3- Göçmenler- Çözüm ancak bir Filistin devletinin kurulması ve uluslararası toplanacak tazminat ile gerçekleşecek. İsrail böylesi bir çözümü desteklerken, Filistinliler her ne kadar sayıca az olsalar da evlerine geri dönmeyi talep ediyor ve çözüme itiraz ediyorlar. En ılımlı Filistinli bile en azından göçmenlerin bir bölümünün evlerine geri dönmesini desteklerken, İsrail buna tamamen karşı duruyor.
4- Kudüs- Bush’un Kudüs için çok net bir düşüncesi yok. Sadece, oldukça karmaşık bir sorunla karşı karşıya olduğunun bilincinde. Clinton, Arap nüfuslu yerleşim bölgelerinin Filistin’e, Yahudi nüfuslu yerleşimlerin de İsrail’e katılması, Eski Şehrin ise birlikte yönetilmesi fikrini ileri sürdü. En zor sorun Kudüs görünüyor ama o da çözülebilir.
5- Güvenlik- Terör devam ettikçe bir Filistin Devleti kurulamaz. Bu koşul, ABD’nin İsrail’in güvenliğini çok önemsediğinin göstergesi.

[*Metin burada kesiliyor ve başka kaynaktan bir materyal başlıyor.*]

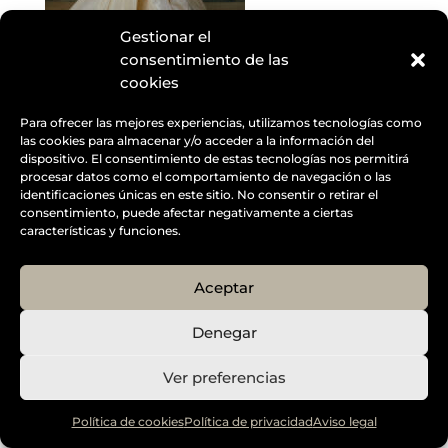
Gestionar el
consentimiento de las
cookies
Designed by
Elegant Themes
| Powered by
Diseño Web a medida
| Childtheme created by
Para ofrecer las mejores experiencias, utilizamos tecnologías como
las cookies para almacenar y/o acceder a la información del
Creativolandia
dispositivo. El consentimiento de estas tecnologías nos permitirá
procesar datos como el comportamiento de navegación o las
identificaciones únicas en este sitio. No consentir o retirar el
consentimiento, puede afectar negativamente a ciertas
características y funciones.
Aceptar
Denegar
Ver preferencias
Política de cookies
Política de privacidad
Aviso legal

6- Uygulama- Bunların gerçekleşmesi ancak her iki tarafın Yol Haritası Planı’nın şartlarını yerine getirmesiyle mümkün olacak. Bu da İsrail’in yasadışı yerleşim bölgelerini boşaltması ve terörün tamamen sona ermesi, Hamas gibi terör örgütlerinin çökertilmesi ile sağlanacak. Tabii bunun için bir seneden daha fazla bir süre gerekecek. Aynı zamanda İsrail, koalisyonun çökmesi harici çok büyük risklere girmemiş ve şimdikinden çok farklı bir uygulamaya imza atmış olacak.
Farklı eğilimler
“Şimdi Barış” adlı örgüt İsrail’in yasadışı yerleşim bölgelerini boşaltması, yenilerinin inşasının durdurulmasının zamanının geldiğini, Livni ile Kurey’in görüştükleri konuların uygulanması gerektiğine dair bir ilan verdi. Örgütün ilanının yer aldığı aynı gazetede, yüzlerce din adamının imzasının bulunduğu bir açıklama ise Başkan Bush ile Başbakan Olmert’e seslenerek terörist bir devlet yaratılmaması, İsrail Dini Kanunu olan Halaha’ya atıfta bulunarak, Kutsal Toprakların her hangi bir bölümünün verilmemesine dikkat çekti. Tam sayfa boyutunda olan bu ilan çok geç olmadan durmak gerektiğini irdeliyor. Oysa görülüyor ki tam aksine Olmert, Bush ve Livni kararlarını gerçekleştirmekte aceleci davranıyorlar.
Kamuoyu araştırmaları şu anda bir seçim gerçekleşecek olsaydı sağcı partilerin Knesset’te çoğunluğu kazanacaklarını gösteriyor. Buna rağmen Olmert, barış planını yürürlüğe koyma yolunda ilerlemekte kararlı.
Şu anda seçimlerden oldukça uzaktayız. Ancak önümüzdeki 15 gün içinde yayınlanacak nihai Winograd Raporu seçimlerin yakınlaşmasını sağlayacak gelişmeler yaratabilir. Lieberman’ın partisinin koalisyondan istifası da bu süreci başlatabilir. İşçi Partisi Lideri Barak’ın tutumu şartları değiştirebilir.